AL-BAHA: A farmer in Al-Mandaq Governorate has turned his passion and hobby into a thriving tourism project.

Ahmed Al-Barouqi, who owns Al-Barouqi Tourist Farm in the governorate, northwest of Al-Baha, takes advantage of the mild climate and natural beauty of the area, including its agricultural terraces, historic village and picturesque valley, to attract visitors.  

With a mild climate and natural beauty of the area, the farm has become a tourist attraction.  (SPA)

The Saudi Press Agency interviewed Al-Barouqi, the young farmer in Al-Tarf, Wadi Rusba, behind Al-Barouqi Tourist Farm.

“My relationship with agriculture spans over 27 years, having grown up in a family surrounded by farms,” he said. “This inspired me to invest in the farm in Al-Tarf village, where we have fond childhood memories of planting grape, almond and fruit trees.

“I was determined to create a rural tourism investment model that harmonizes with the region’s natural features and moderate climate, providing a unique experience for visitors to the province,” he added.

Al-Barouqi said he rehabilitated the farm while preserving its agricultural terraces, famous trees and old wells. He created paved paths and seating areas and opened scenic views of the adjacent valley by adding seating areas.

Popular dishes, including tannour bread, coffee, and tea are offered to visitors in the farm. (SPA)

He also offers popular dishes, including tannour bread, coffee, and tea.

He highlighted the success of implementing drip irrigation for strawberry crops, which aligns with the goals of the Kingdom’s Vision 2030. This initiative has added value to the farm and its visitors, creating new agricultural investment opportunities and promoting a diverse agricultural culture. By diversifying products and experimenting with various crops, the farm aims to achieve self-sufficiency in producing crops for local markets.

Fruits are abundant in the farm. (SPA)

Al-Barouqi said: “Farming has created over 20 seasonal job opportunities for young men and women in the region and established sites for productive families.

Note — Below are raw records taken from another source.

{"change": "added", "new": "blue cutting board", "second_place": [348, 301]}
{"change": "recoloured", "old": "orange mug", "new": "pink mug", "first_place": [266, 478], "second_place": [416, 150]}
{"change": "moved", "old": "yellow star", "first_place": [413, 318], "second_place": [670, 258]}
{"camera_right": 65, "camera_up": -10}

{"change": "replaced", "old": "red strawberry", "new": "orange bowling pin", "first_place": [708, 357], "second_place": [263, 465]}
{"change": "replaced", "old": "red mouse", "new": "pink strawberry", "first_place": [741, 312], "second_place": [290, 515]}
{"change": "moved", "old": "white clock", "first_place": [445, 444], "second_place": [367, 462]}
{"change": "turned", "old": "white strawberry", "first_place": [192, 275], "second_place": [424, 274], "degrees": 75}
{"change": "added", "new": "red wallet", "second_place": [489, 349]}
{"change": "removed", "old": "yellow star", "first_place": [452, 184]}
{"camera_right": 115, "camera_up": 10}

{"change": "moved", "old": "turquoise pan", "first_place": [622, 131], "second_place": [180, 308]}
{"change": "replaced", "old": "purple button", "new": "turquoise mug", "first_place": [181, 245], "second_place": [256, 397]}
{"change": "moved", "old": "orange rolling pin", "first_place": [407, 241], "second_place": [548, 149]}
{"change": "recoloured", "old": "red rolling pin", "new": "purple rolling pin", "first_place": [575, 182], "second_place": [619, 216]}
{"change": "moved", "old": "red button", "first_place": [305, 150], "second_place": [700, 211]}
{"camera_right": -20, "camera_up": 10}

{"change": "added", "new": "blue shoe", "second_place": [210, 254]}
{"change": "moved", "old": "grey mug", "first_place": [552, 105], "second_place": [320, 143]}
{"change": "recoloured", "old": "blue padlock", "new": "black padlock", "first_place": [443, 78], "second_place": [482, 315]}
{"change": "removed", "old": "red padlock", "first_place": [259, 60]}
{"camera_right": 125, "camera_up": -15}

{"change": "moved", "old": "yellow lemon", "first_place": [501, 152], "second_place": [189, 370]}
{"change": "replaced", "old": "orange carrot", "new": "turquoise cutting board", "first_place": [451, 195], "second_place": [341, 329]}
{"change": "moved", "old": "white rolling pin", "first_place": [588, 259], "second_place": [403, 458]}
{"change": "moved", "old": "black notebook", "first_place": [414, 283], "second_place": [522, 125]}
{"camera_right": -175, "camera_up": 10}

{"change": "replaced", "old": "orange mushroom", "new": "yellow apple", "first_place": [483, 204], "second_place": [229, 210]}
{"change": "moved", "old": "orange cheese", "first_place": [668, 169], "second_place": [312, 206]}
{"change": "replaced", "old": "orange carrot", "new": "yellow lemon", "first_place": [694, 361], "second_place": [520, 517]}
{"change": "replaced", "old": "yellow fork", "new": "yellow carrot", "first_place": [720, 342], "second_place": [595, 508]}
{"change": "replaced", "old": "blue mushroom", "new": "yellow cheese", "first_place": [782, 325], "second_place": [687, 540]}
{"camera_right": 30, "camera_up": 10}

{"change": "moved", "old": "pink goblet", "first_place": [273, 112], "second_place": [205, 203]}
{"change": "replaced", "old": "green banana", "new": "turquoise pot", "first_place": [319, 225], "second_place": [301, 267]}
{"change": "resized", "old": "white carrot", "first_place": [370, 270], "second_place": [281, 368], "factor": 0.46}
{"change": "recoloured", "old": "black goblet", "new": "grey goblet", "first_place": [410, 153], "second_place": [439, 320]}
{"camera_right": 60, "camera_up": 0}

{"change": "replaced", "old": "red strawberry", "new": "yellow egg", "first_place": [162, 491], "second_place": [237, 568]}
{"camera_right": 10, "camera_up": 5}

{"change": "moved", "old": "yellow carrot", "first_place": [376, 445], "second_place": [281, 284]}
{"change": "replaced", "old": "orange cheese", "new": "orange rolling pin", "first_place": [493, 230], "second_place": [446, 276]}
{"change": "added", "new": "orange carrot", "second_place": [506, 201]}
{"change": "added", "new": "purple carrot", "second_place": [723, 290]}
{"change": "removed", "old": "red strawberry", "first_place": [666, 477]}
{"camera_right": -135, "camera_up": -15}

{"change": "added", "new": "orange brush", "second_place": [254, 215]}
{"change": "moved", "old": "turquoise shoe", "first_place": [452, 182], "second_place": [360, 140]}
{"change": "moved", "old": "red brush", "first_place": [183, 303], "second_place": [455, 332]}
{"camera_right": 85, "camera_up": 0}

“We have a comprehensive development plan and vision for the farm that includes agricultural, recreational and investment aspects. Investing in this sector results in pioneering commercial projects that provide a distinctive tourism experience in the Al-Baha region,” he added.

The farm is enjoying a surge in demand due to recent rainfall, the pristine atmosphere and the natural beauty of the area.